China’s Long March from Mao to Modernity

This month marks thirty years since the launch of China’s reform and opening policy. For Reuters, Jonathan Sharp remembers reporting from China just before the reforms, at the tail end of the Cultural Revolution:

The worst excesses of the Cultural Revolution that broke out in 1966 and formally ended in 1976 were over.
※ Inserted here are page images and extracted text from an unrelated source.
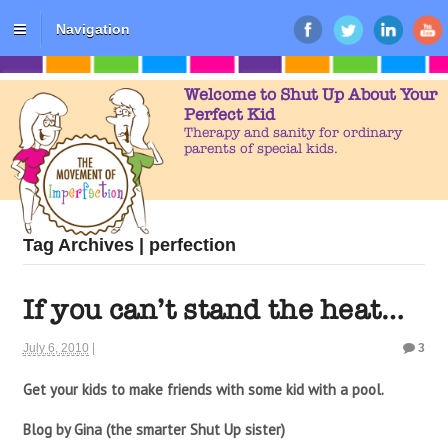
Navigation
Welcome to Shut Up About Your
Perfect Kid
Therapy and sanity for ordinary
parents of special kids.
Tag Archives | perfection
If you can’t stand the heat…
July 6, 2010
|
3
Get your kids to make friends with some kid with a pool.
Blog by Gina (the smarter Shut Up sister)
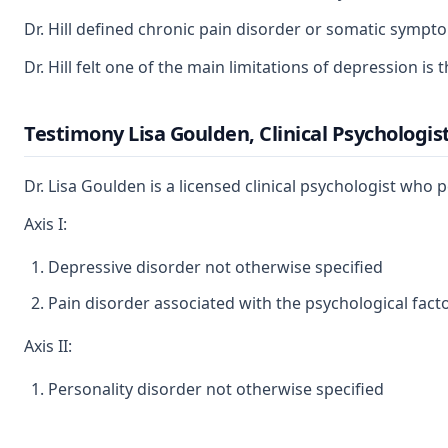
Dr. Hill defined chronic pain disorder or somatic sympto
Dr. Hill felt one of the main limitations of depression i
Testimony Lisa Goulden, Clinical Psychologis
Dr. Lisa Goulden is a licensed clinical psychologist wh
Axis I:
Depressive disorder not otherwise specified
Pain disorder associated with the psychological fact
Axis II:
Personality disorder not otherwise specified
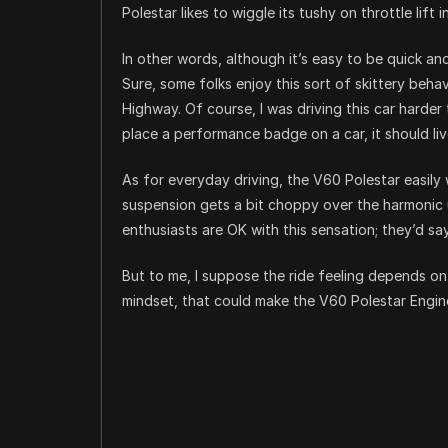
Polestar likes to wiggle its tushy on throttle lift 
In other words, although it’s easy to be quick and 
Sure, some folks enjoy this sort of skittery beh
Highway. Of course, I was driving this car harder 
place a performance badge on a car, it should liv
As for everyday driving, the V60 Polestar easil
suspension gets a bit choppy over the harmonic
enthusiasts are OK with this sensation; they’d say
But to me, I suppose the ride feeling depends on
mindset, that could make the V60 Polestar Engineer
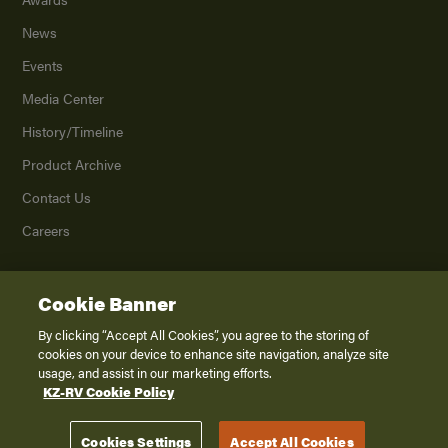
News
Events
Media Center
History/Timeline
Product Archive
Contact Us
Careers
Cookie Banner
©
2026
K. Z., Inc., a subsidiary of THOR Industries, Inc. All Rights Reserved.
Privacy Policy
By clicking “Accept All Cookies”, you agree to the storing of
cookies on your device to enhance site navigation, analyze site
Terms of Service
usage, and assist in our marketing efforts.
Accessibility
KZ-RV Cookie Policy
Disclaimer
Cookies Settings
Accept All Cookies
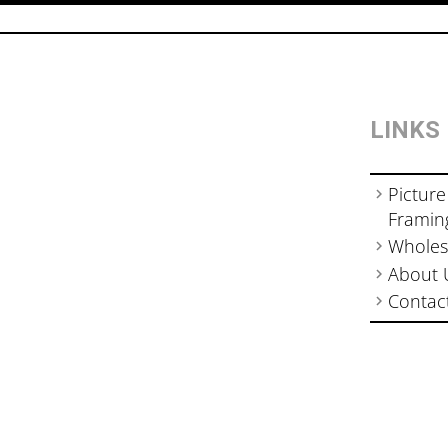
LINKS
Picture
Framin
Wholes
About 
Contac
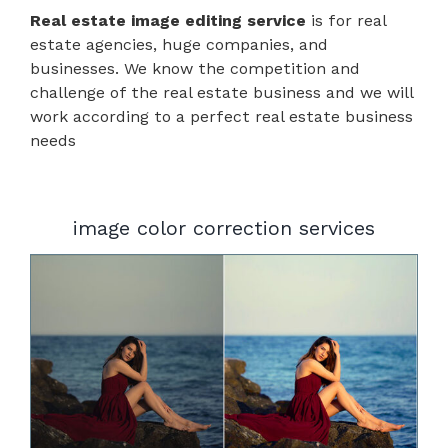
Real estate image editing service
is for real
estate agencies, huge companies, and
businesses. We know the competition and
challenge of the real estate business and we will
work according to a perfect real estate business
needs
image color correction services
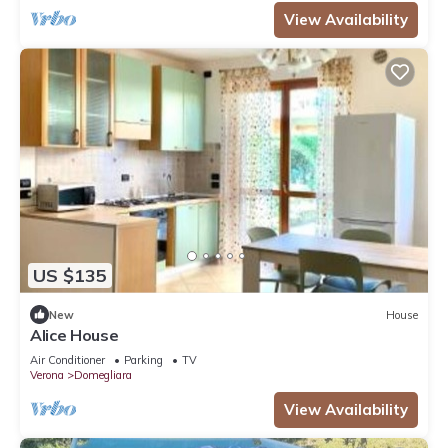
View Availability
US $135
New
House
Alice House
Air Conditioner
Parking
TV
Verona
Domegliara
View Availability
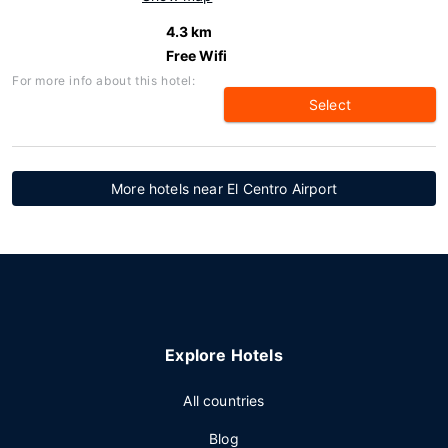
4.3 km
Free Wifi
For more info about this hotel:
Select
More hotels near El Centro Airport
Explore Hotels
All countries
Blog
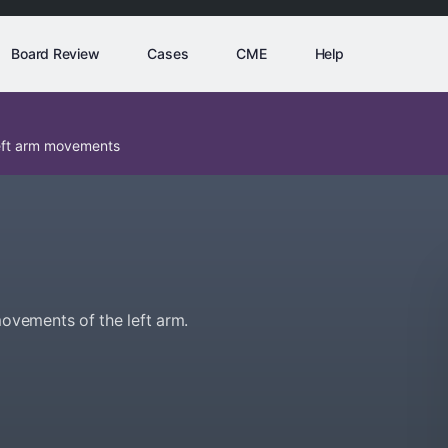
Board Review
Cases
CME
Help
eft arm movements
vements of the left arm.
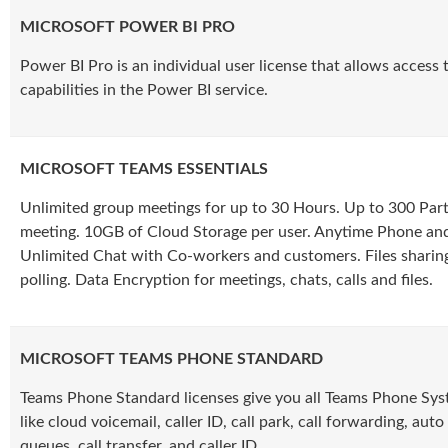
MICROSOFT POWER BI PRO
Power BI Pro is an individual user license that allows access 
capabilities in the Power BI service.
MICROSOFT TEAMS ESSENTIALS
Unlimited group meetings for up to 30 Hours. Up to 300 Part
meeting. 10GB of Cloud Storage per user. Anytime Phone a
Unlimited Chat with Co-workers and customers. Files sharing
polling. Data Encryption for meetings, chats, calls and files.
MICROSOFT TEAMS PHONE STANDARD
Teams Phone Standard licenses give you all Teams Phone Syst
like cloud voicemail, caller ID, call park, call forwarding, auto
queues, call transfer, and caller ID.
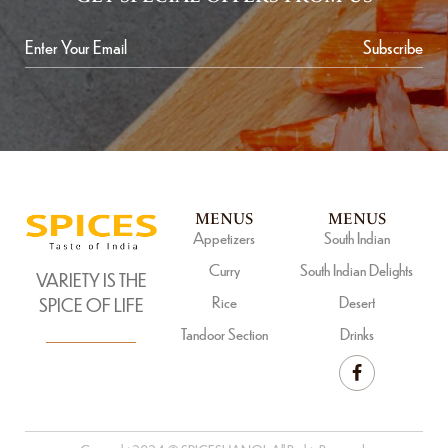
Subscribe
MENUS
MENUS
Appetizers
South Indian
Curry
South Indian Delights
VARIETY IS THE
Rice
Desert
SPICE OF LIFE
Tandoor Section
Drinks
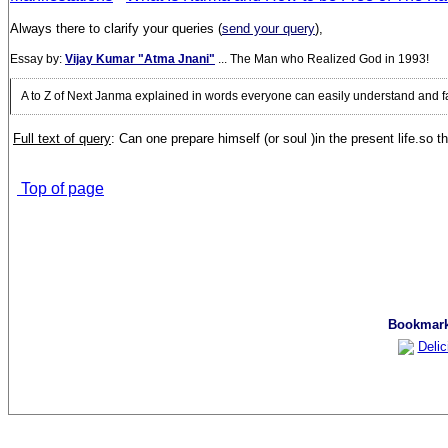
Always there to clarify your queries (
send your query
),
Essay by:
Vijay Kumar "Atma Jnani"
... The Man who Realized God in 1993!
A to Z of Next Janma explained in words everyone can easily understand and f
Full text of query
:
C
an one prepare himself (or soul )in the present life.so
Top of page
Bookmark 
Delic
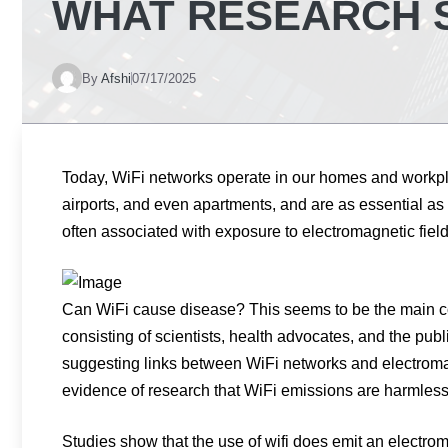
WHAT RESEARCH 
By
Afshi
07/17/2025
Today, WiFi networks operate in our homes and workplac
airports, and even apartments, and are as essential as 
often associated with exposure to electromagnetic field
Can WiFi cause disease? This seems to be the main c
consisting of scientists, health advocates, and the publi
suggesting links between WiFi networks and electromag
evidence of research that WiFi emissions are harmless
Studies show that the use of wifi does emit an electr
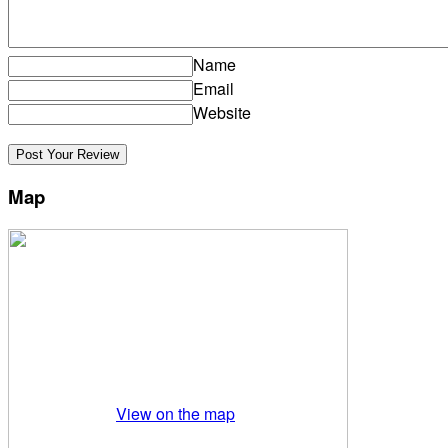
Name
Email
Website
Map
View on the map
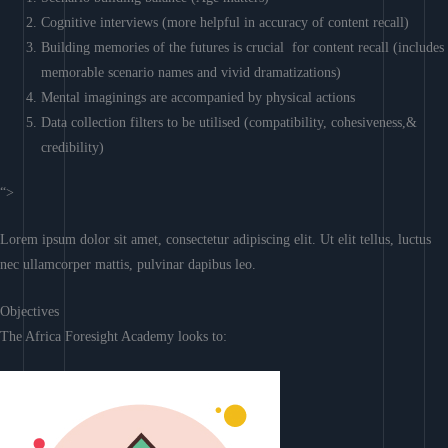
Cognitive interviews (more helpful in accuracy of content recall)
Building memories of the futures is crucial for content recall (includes
memorable scenario names and vivid dramatizations)
Mental imaginings are accompanied by physical actions
Data collection filters to be utilised (compatibility, cohesiveness,&
credibility)
“>
Lorem ipsum dolor sit amet, consectetur adipiscing elit. Ut elit tellus, luctus
nec ullamcorper mattis, pulvinar dapibus leo.
Objectives
The Africa Foresight Academy looks to:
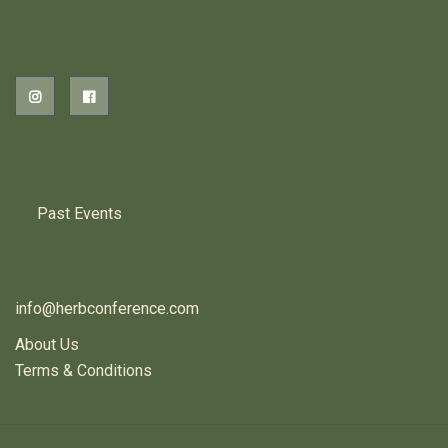
2026 EVENTS
PREVIOUS HERB EVENTS
Past Events
CONTACT US
info@herbconference.com
About Us
Terms & Conditions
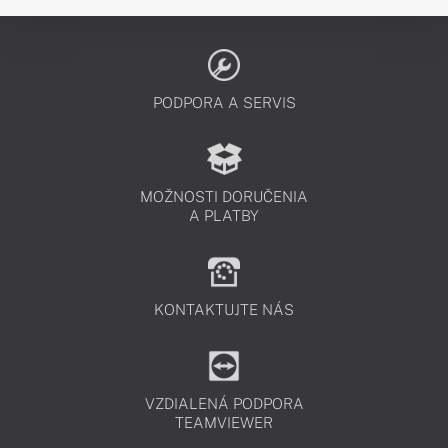
PODPORA A SERVIS
MOŽNOSTI DORUČENIA
A PLATBY
KONTAKTUJTE NÁS
VZDIALENÁ PODPORA
TEAMVIEWER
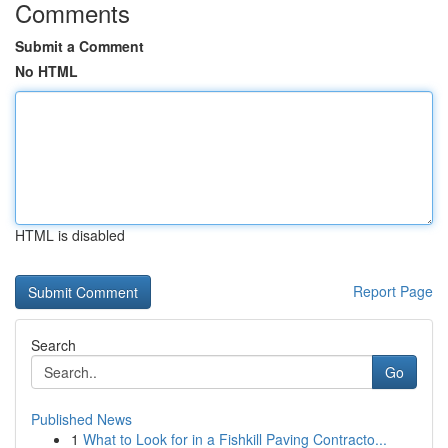
Comments
Submit a Comment
No HTML
HTML is disabled
Report Page
Search
Go
Published News
1
What to Look for in a Fishkill Paving Contracto...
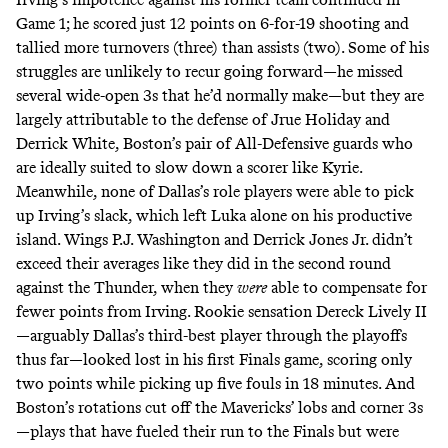
Game 1; he scored just 12 points on 6-for-19 shooting and
tallied more turnovers (three) than assists (two). Some of his
struggles are unlikely to recur going forward—he missed
several wide-open 3s that he’d normally make—but they are
largely attributable to the defense of Jrue Holiday and
Derrick White, Boston’s pair of All-Defensive guards who
are ideally suited to slow down a scorer like Kyrie.
Meanwhile, none of Dallas’s role players were able to pick
up Irving’s slack, which left Luka alone on his productive
island. Wings P.J. Washington and Derrick Jones Jr. didn’t
exceed their averages like they did in the second round
against the Thunder, when they
were
able to compensate for
fewer points from Irving. Rookie sensation Dereck Lively II
—arguably Dallas’s third-best player through the playoffs
thus far—looked lost in his first Finals game, scoring only
two points while picking up five fouls in 18 minutes. And
Boston’s rotations cut off the Mavericks’ lobs and corner 3s
—plays that have fueled their run to the Finals but were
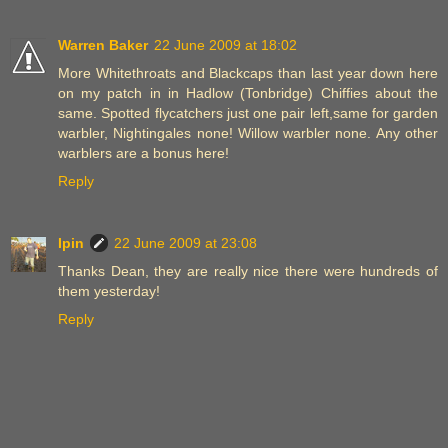
Warren Baker
22 June 2009 at 18:02
More Whitethroats and Blackcaps than last year down here
on my patch in in Hadlow (Tonbridge) Chiffies about the
same. Spotted flycatchers just one pair left,same for garden
warbler, Nightingales none! Willow warbler none. Any other
warblers are a bonus here!
Reply
Ipin
22 June 2009 at 23:08
Thanks Dean, they are really nice there were hundreds of
them yesterday!
Reply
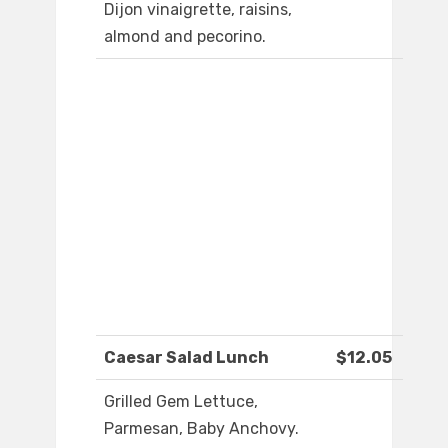
Dijon vinaigrette, raisins,
almond and pecorino.
Caesar Salad Lunch
$12.05
Grilled Gem Lettuce,
Parmesan, Baby Anchovy.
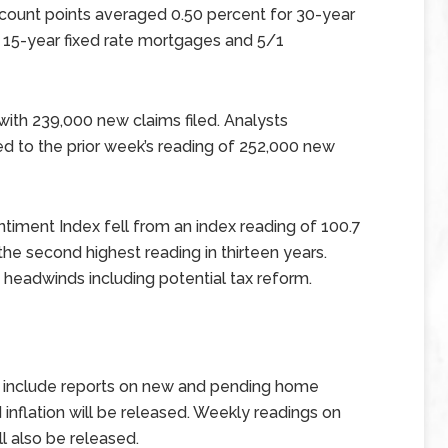
scount points averaged 0.50 percent for 30-year
 15-year fixed rate mortgages and 5/1
ith 239,000 new claims filed. Analysts
 to the prior week’s reading of 252,000 new
timent Index fell from an index reading of 100.7
he second highest reading in thirteen years.
headwinds including potential tax reform.
 include reports on new and pending home
 inflation will be released. Weekly readings on
l also be released.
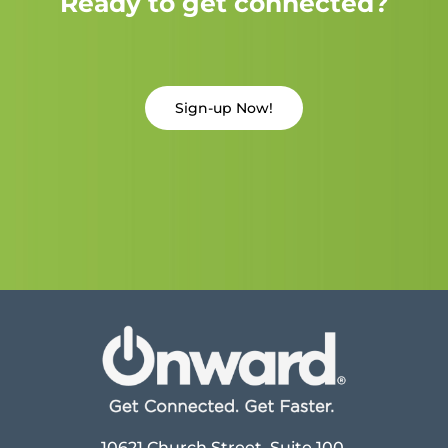
Ready to get connected?
Sign-up Now!
10621 Church Street, Suite 100,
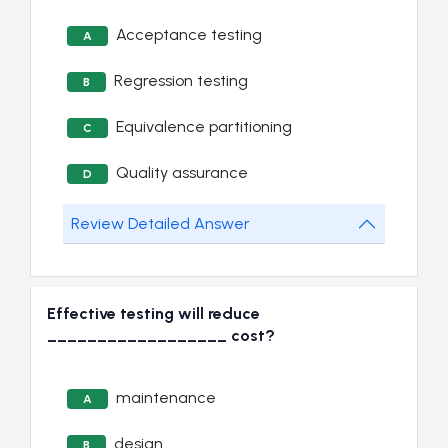
Acceptance testing
A
Regression testing
B
Equivalence partitioning
C
Quality assurance
D
Review Detailed Answer
Effective testing will reduce
__________________ cost?
maintenance
A
design
B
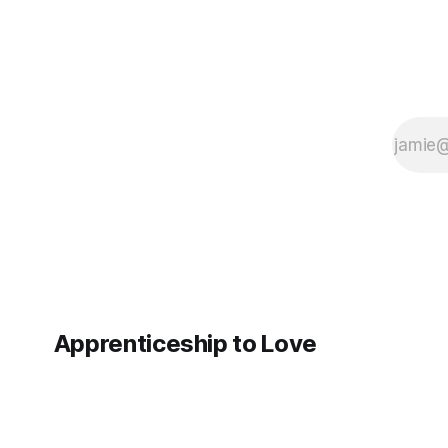
Apprenticeship to Love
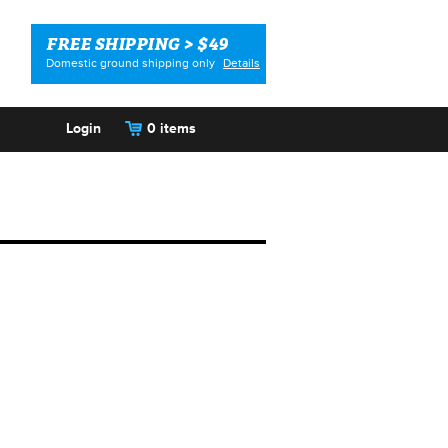
FREE SHIPPING > $49
Domestic ground shipping only
Details
Login
0 items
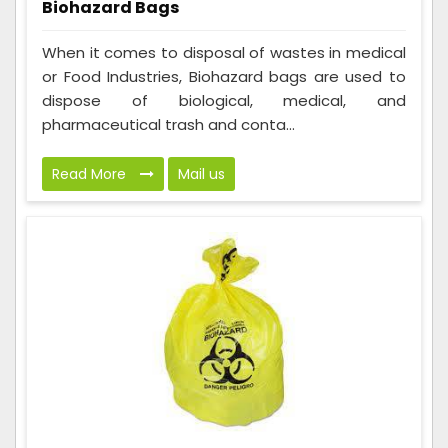
Biohazard Bags
When it comes to disposal of wastes in medical
or Food Industries, Biohazard bags are used to
dispose of biological, medical, and
pharmaceutical trash and conta...
Read More
Mail us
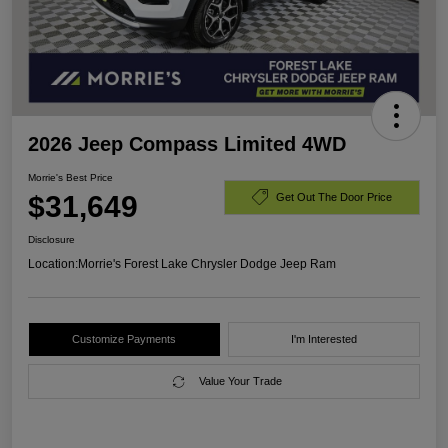
2026 Jeep Compass Limited 4WD
Morrie's Best Price
$31,649
Get Out The Door Price
Disclosure
Location:
Morrie's Forest Lake Chrysler Dodge Jeep Ram
Customize Payments
I'm Interested
Value Your Trade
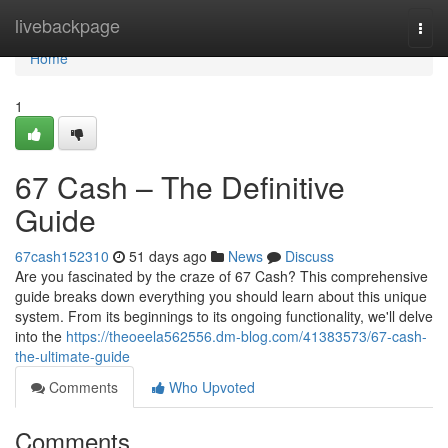
Home
livebackpage
Togg
navi
Home
1
67 Cash – The Definitive
Guide
67cash152310
51 days ago
News
Discuss
Are you fascinated by the craze of 67 Cash? This comprehensive
guide breaks down everything you should learn about this unique
system. From its beginnings to its ongoing functionality, we'll delve
into the
https://theoeela562556.dm-blog.com/41383573/67-cash-
the-ultimate-guide
Comments
Who Upvoted
Comments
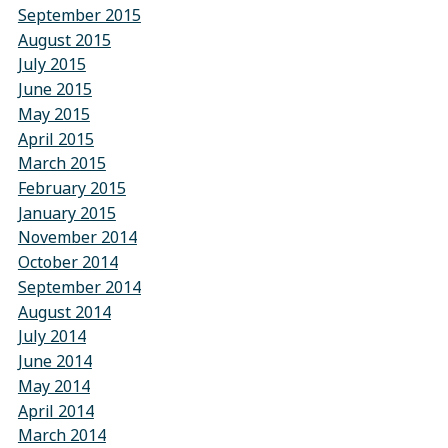
September 2015
August 2015
July 2015
June 2015
May 2015
April 2015
March 2015
February 2015
January 2015
November 2014
October 2014
September 2014
August 2014
July 2014
June 2014
May 2014
April 2014
March 2014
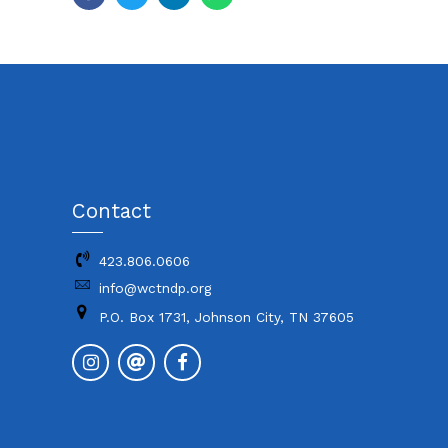
Contact
423.806.0606
info@wctndp.org
P.O. Box 1731, Johnson City, TN 37605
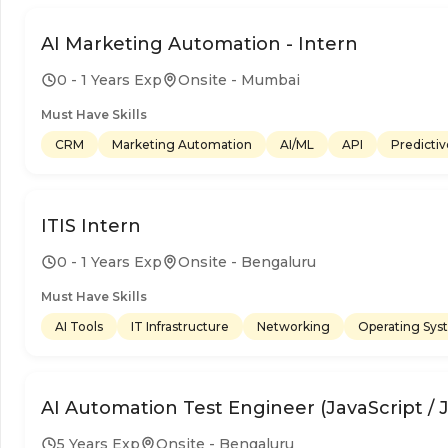
AI Marketing Automation - Intern
0 - 1 Years Exp
Onsite - Mumbai
Must Have Skills
CRM
Marketing Automation
AI/ML
API
Predictiv
ITIS Intern
0 - 1 Years Exp
Onsite - Bengaluru
Must Have Skills
AI Tools
IT Infrastructure
Networking
Operating Sys
AI Automation Test Engineer (JavaScript / 
5 Years Exp
Onsite - Bengaluru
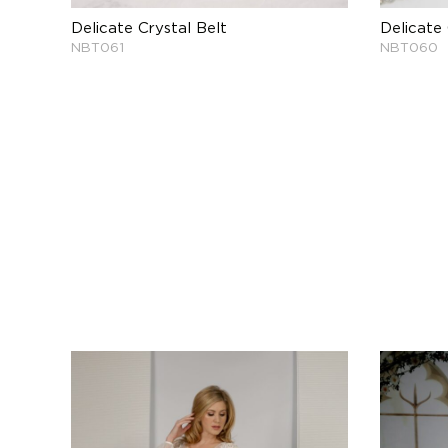
Delicate Crystal Belt
Delicate 
NBT061
NBT060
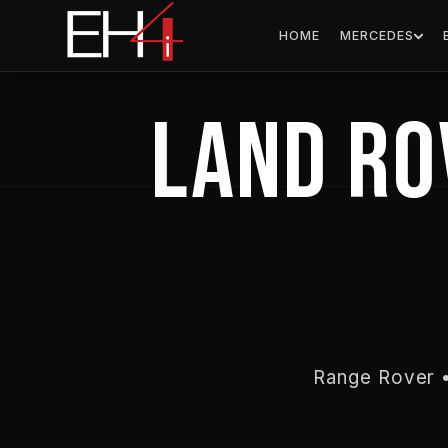
Skip
content
HOME
MERCEDES
to
content
LAND RO
Range Rover •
In fact Beijing-based foreign reporters in the early 1970s wrote about the Cultural Revolution as if it finished in 1969, and they were not corrected by their minders in the Foreign Ministry.

But the decidedly un-comradely battle which foreign observers believed was being fought out between hardliners and moderates was still going full tilt.

According to those attempting to read the Chinese tea leaves, this conflict pitted hard-left firebrands led by Jiang Qing, wife of the increasingly enfeebled Mao Zedong, and a more moderate group, presumed to be led by Premier Zhou Enlai.

And Jiang and her cohorts, later demonised as the Gang of Four, appeared to be winning.

Also, see a timeline from Reuters of the events that have shaped China’s history over the past three decades.

Alan Wheatley, also writing for Reuters, argues that with thirty years of breakneck economic growth behind it, the country now needs to consider a new model. It should look away from industry and exports and towards social spending:

[…] China’s attachment to investment, exports and heavy industry runs deep.

After all, these have been the drivers of the remarkable growth of 10 percent a year that China has enjoyed since it embarked on market reforms 30 years ago this month, lifting hundreds of millions of people out of poverty in the process.

Weaning the economy off exports in favor of domestic consumption driven by services is easier said than done.

But the closure of thousands of factories as export demand evaporates has dealt a serious blow to China’s confidence. President Hu Jintao has gone so far as to say that turning the challenges posed by the global credit crisis into opportunities would be a test of the Communist Party’s capacity to govern.

China, in short, realizes it needs to stand on its own feet.

So expectations are running high that a meeting starting on Monday of China’s top leaders to chart economic policy for 2009 will finally get serious about boosting home-grown spending.